Exercise » Return the data exactly, but only from the line containing "recolor,WHITE-COLOURED DOG CUSHION,(523" through its last line.

BEGIN Exercise materials

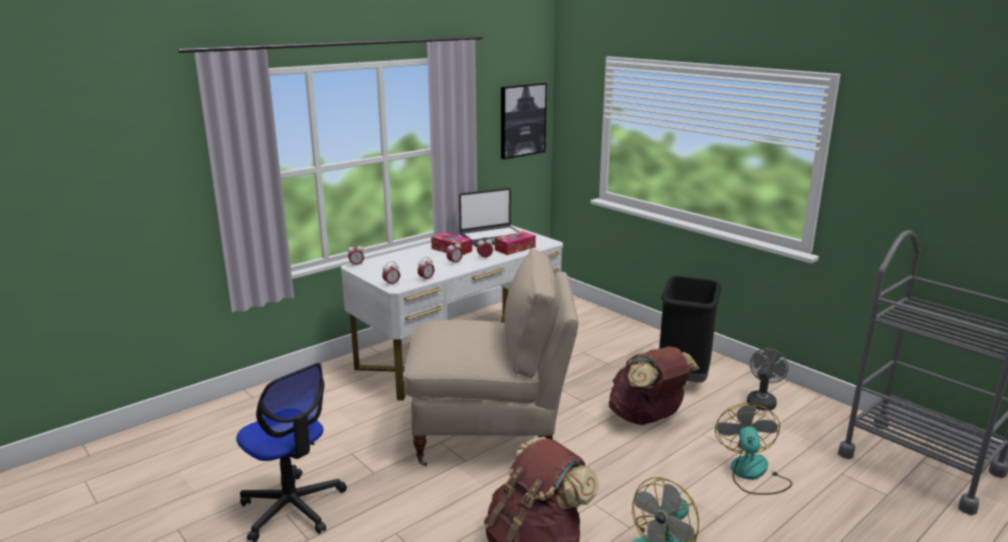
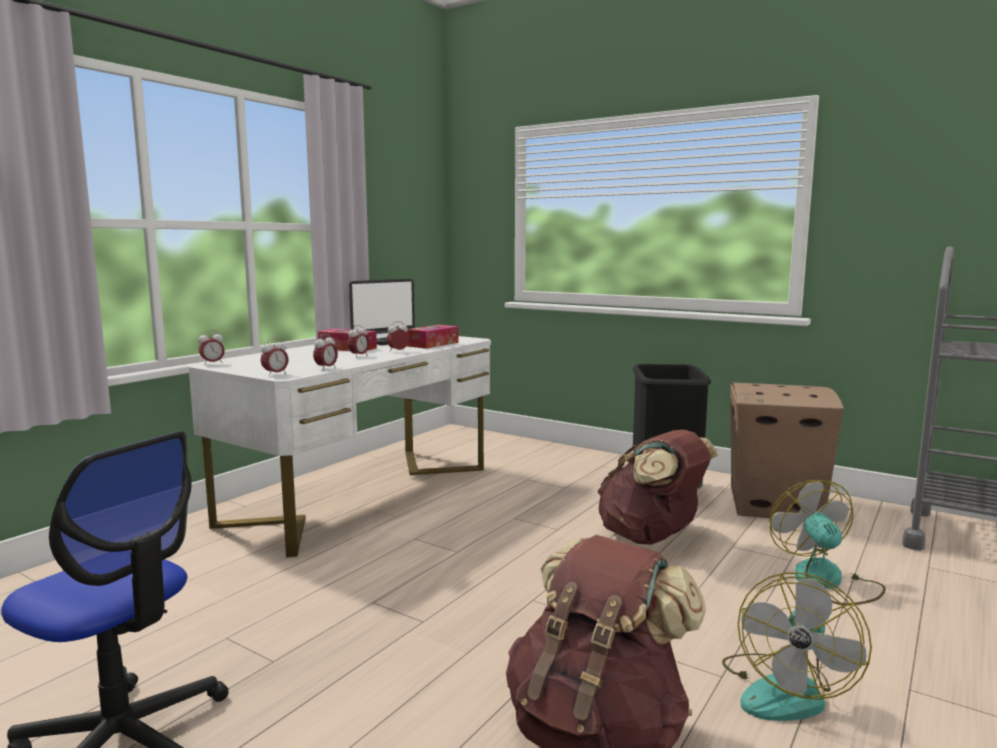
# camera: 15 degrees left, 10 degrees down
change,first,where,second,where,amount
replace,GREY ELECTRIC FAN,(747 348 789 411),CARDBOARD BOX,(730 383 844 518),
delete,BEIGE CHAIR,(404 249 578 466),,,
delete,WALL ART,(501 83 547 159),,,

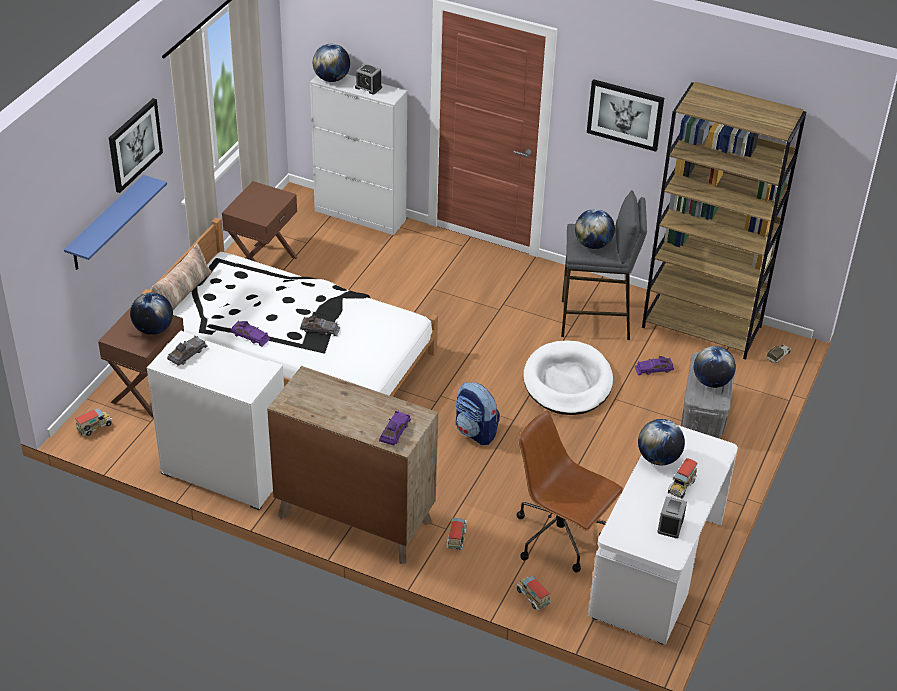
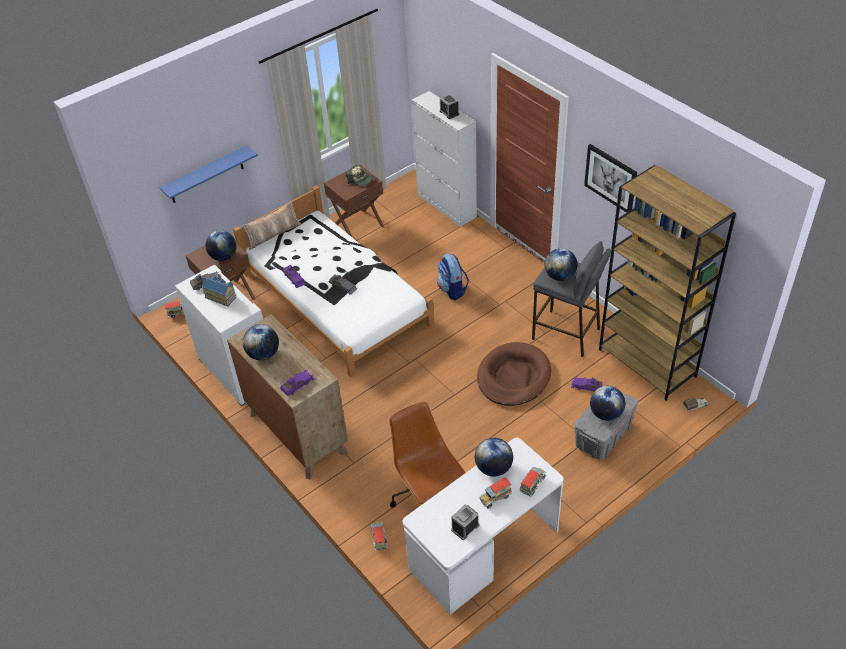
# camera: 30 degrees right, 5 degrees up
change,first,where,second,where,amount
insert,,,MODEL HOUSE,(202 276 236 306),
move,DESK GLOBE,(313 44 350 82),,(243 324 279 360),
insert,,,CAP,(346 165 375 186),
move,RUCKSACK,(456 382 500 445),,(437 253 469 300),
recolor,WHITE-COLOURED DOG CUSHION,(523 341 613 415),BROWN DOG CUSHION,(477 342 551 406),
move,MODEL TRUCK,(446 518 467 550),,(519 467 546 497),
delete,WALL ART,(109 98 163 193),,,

END Exercise materials

Response to the task »
recolor,WHITE-COLOURED DOG CUSHION,(523 341 613 415),BROWN DOG CUSHION,(477 342 551 406),
move,MODEL TRUCK,(446 518 467 550),,(519 467 546 497),
delete,WALL ART,(109 98 163 193),,,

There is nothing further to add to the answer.